Indoor scene change data ::

:::::

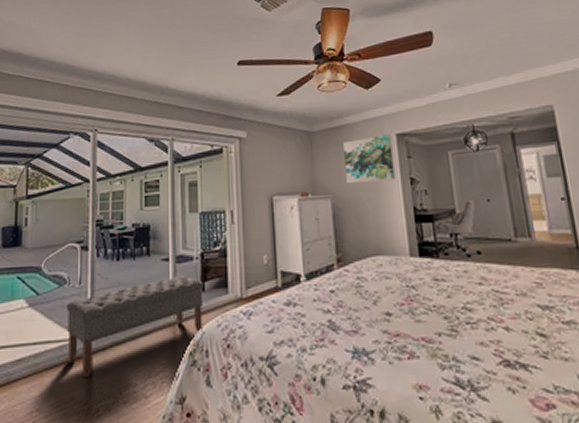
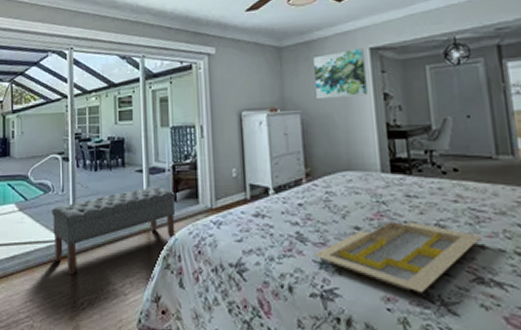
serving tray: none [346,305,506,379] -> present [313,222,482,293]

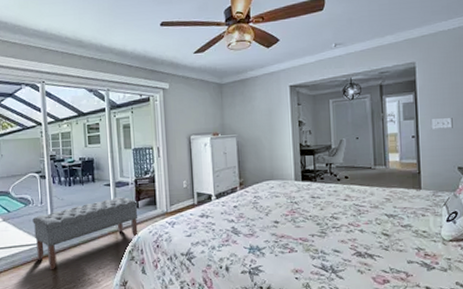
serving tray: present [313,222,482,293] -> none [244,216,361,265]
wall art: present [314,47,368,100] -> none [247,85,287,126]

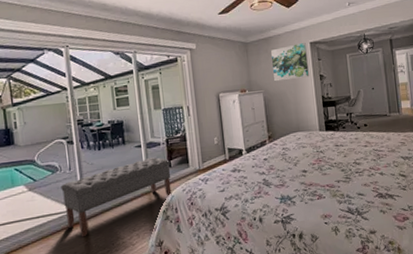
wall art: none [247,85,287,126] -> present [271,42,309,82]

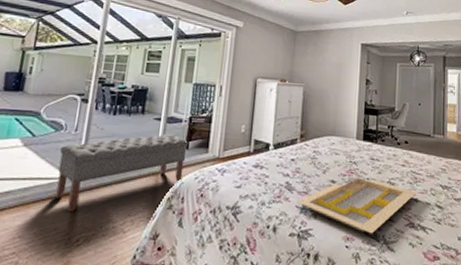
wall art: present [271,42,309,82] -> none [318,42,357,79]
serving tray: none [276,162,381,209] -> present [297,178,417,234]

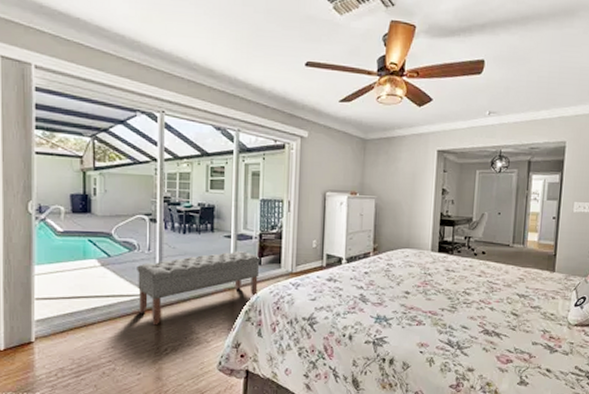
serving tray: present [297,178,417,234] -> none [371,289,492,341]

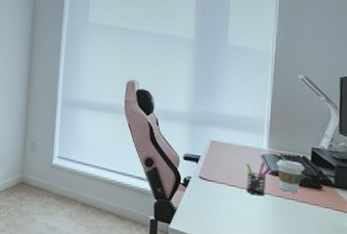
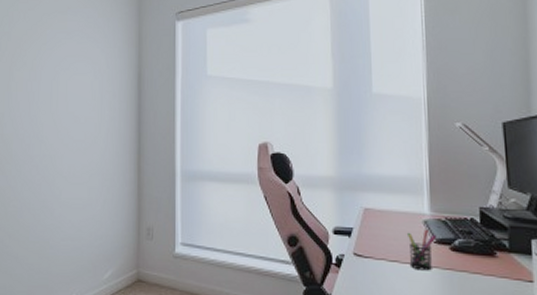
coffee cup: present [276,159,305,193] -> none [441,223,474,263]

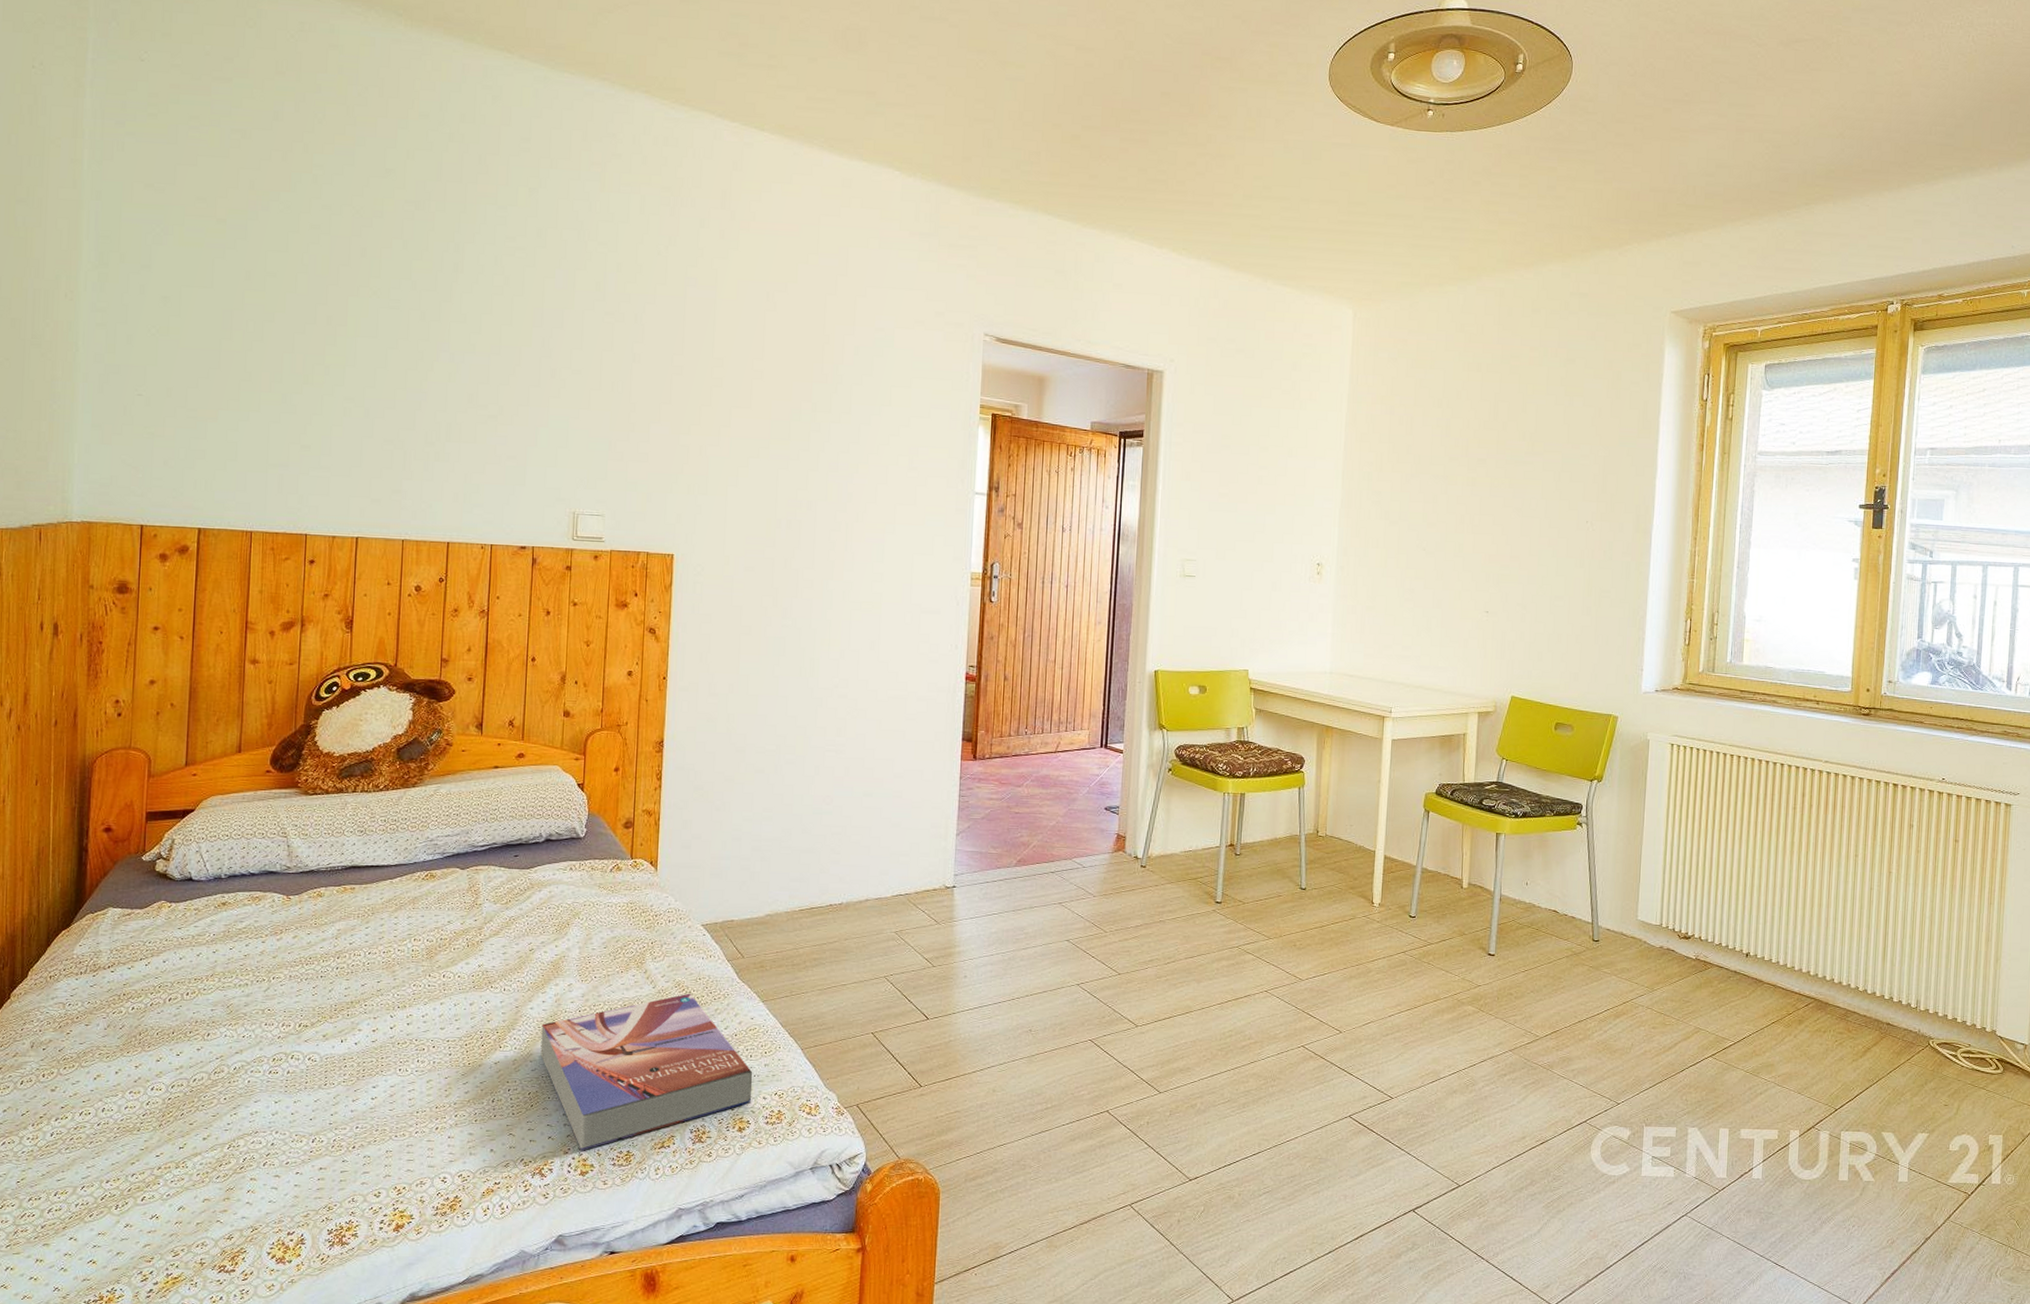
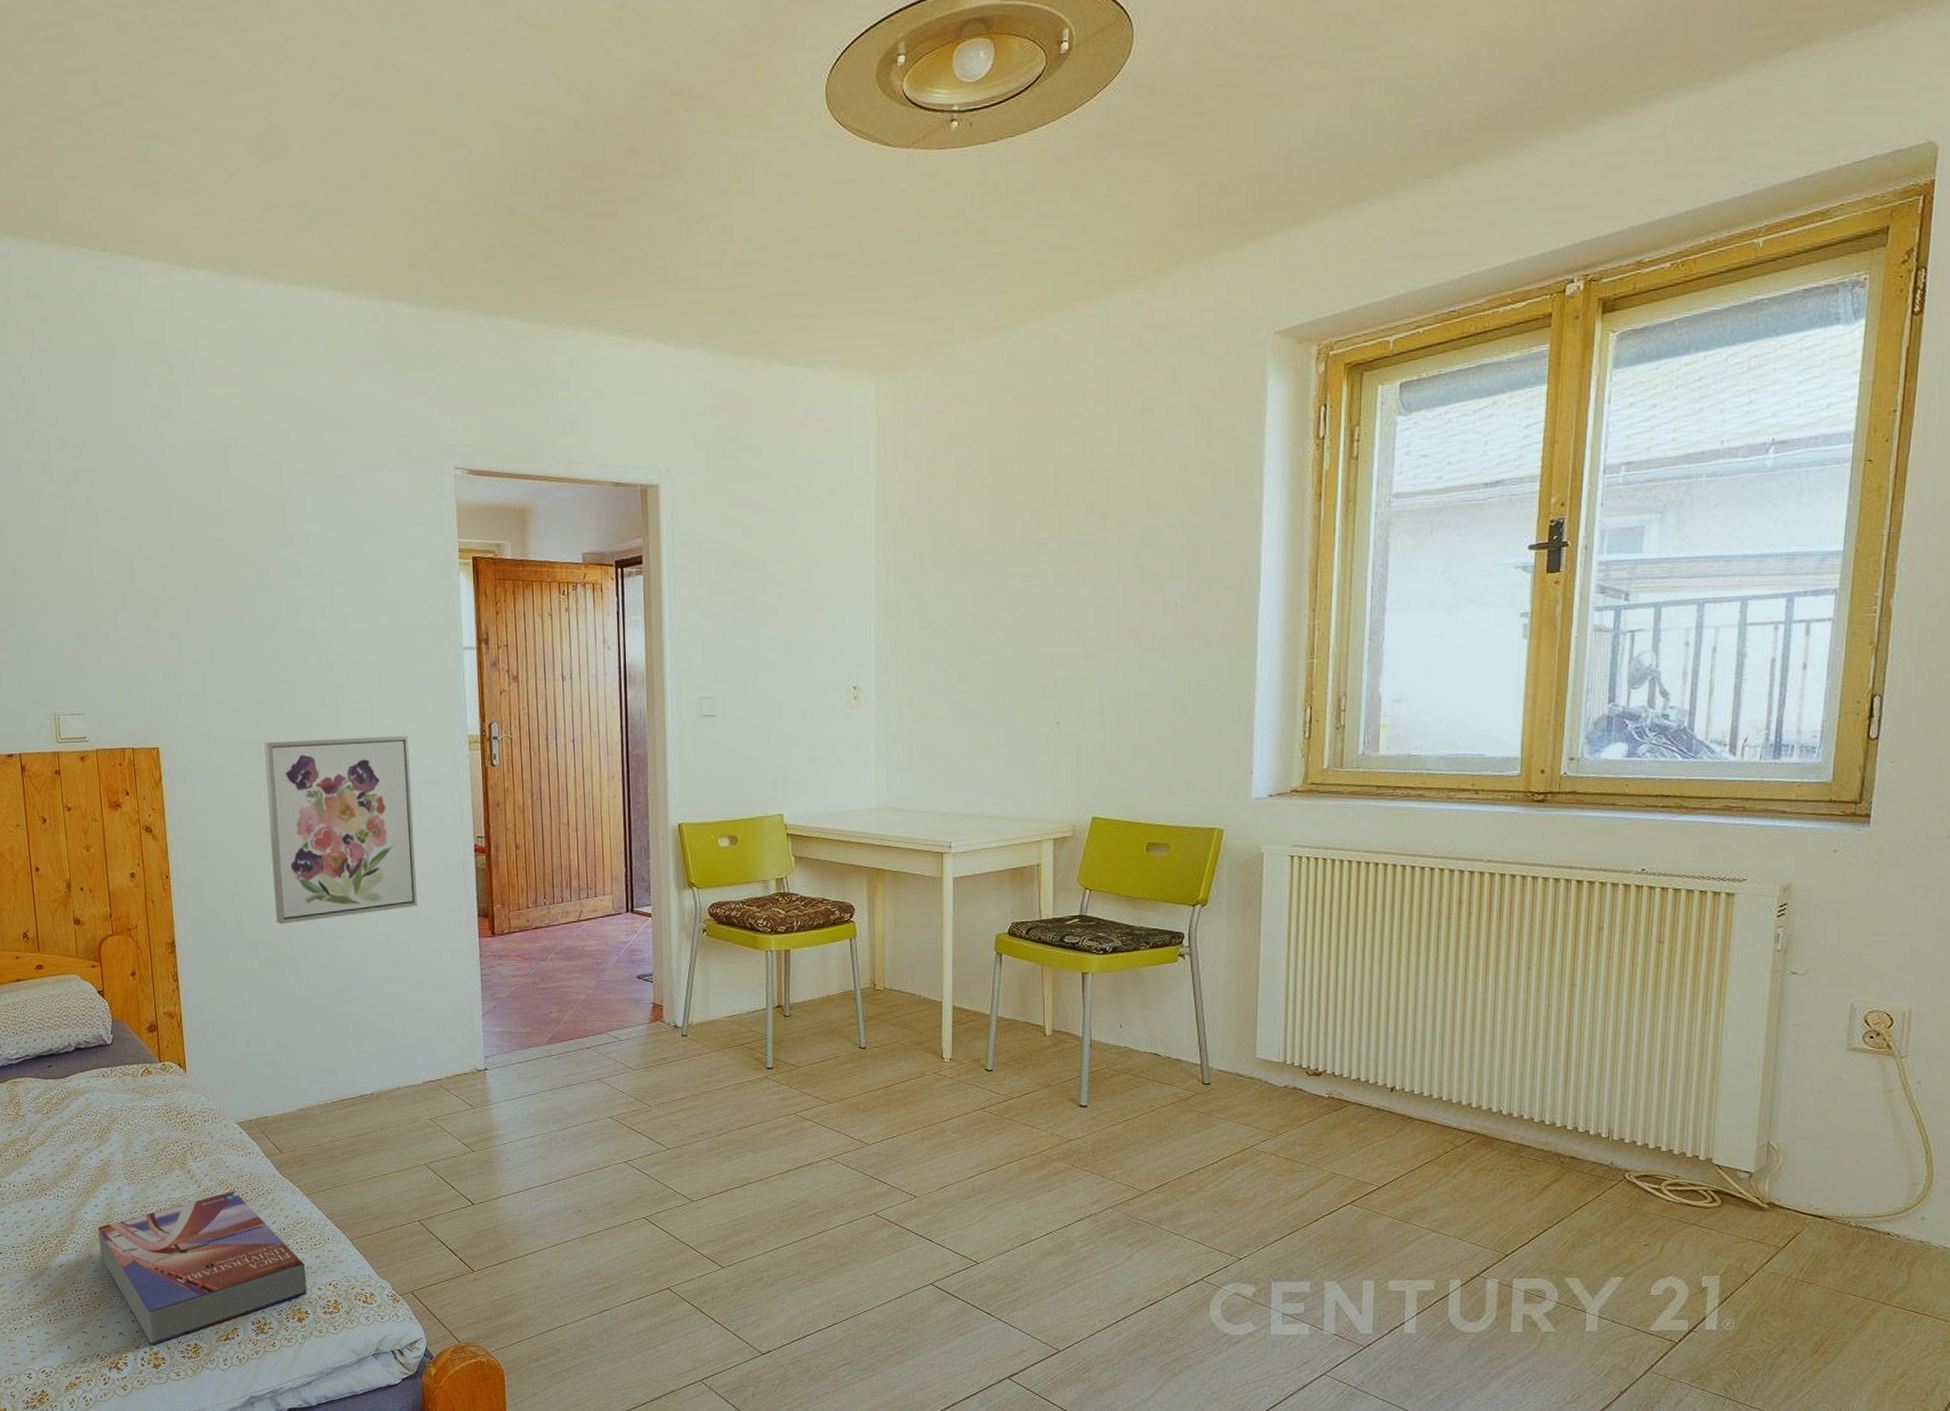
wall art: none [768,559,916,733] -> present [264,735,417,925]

:::::

EXERCISE DETAILS ::
Omitting the pictures, repeat all entries exactly.

ANSWER BOX ::
serving tray: none [346,305,506,379] -> present [313,222,482,293]

serving tray: present [313,222,482,293] -> none [244,216,361,265]
wall art: present [314,47,368,100] -> none [247,85,287,126]

wall art: none [247,85,287,126] -> present [271,42,309,82]

wall art: present [271,42,309,82] -> none [318,42,357,79]
serving tray: none [276,162,381,209] -> present [297,178,417,234]

serving tray: present [297,178,417,234] -> none [371,289,492,341]

coffee cup: present [276,159,305,193] -> none [441,223,474,263]

wall art: none [768,559,916,733] -> present [264,735,417,925]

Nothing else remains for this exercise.